The debut as director by Farmiga, whose electric-blue eyes lit up leading-lady roles in The Departed and Up in the Air, is a bold and beautifully contained depiction of a woman going through a crisis of faith, which gracefully sidesteps both cliche and condescension.
In examining a key element of American culture, it maintains affection for all its characters, members of a fundamentalist Christian congregation in an unspecified part of the heartland. They have an old-fashioned view of sex roles (the women don't preach; they listen and they're encouraged not to dress in a way that might "make a brother stumble"), but they're not prudes: "Clitoral stimulation is part of God's plan," the pastor unblinkingly tells a men's meeting.
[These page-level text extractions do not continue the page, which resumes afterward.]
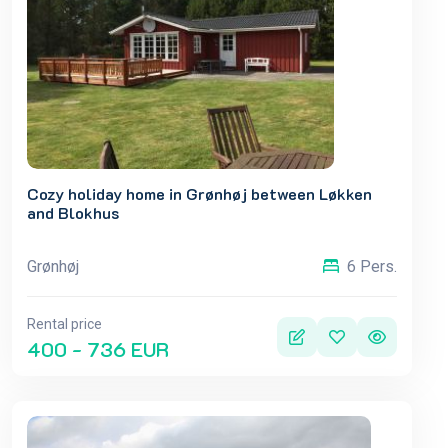
Cozy holiday home in Grønhøj between Løkken
and Blokhus
Grønhøj
6 Pers.
Rental price
400 - 736 EUR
At no point does the film yield to the temptation to make fun of its subjects (there are some hilarious moments, but they're not unkind); their unwavering faith is taken as read. The drama resides in the struggle of Corinne (Farmiga herself, as good as ever in a warm and empathetic performance rich in ambivalence and anguish) to make sense of her unbidden doubt.
Co-written by Carolyn Briggs, the author of the source memoir This Dark World: A Memoir of Salvation Found and Lost, the screenplay stakes out Corinne's early life with what initially feels like economy and precision but becomes a bit forced: the girl child who grows up amid domestic discord and, with slight bemusement, gives herself to Jesus, becomes the teenager (played by Farmiga's own teen sister) who falls for a rock musician.
All the time, she will later tell us, Jesus was knocking at the door of her heart, but her adult piety seems driven by habit and a sense of conformity, and as doubt tugs at her sleeve over the years, it starts to fray and unravel.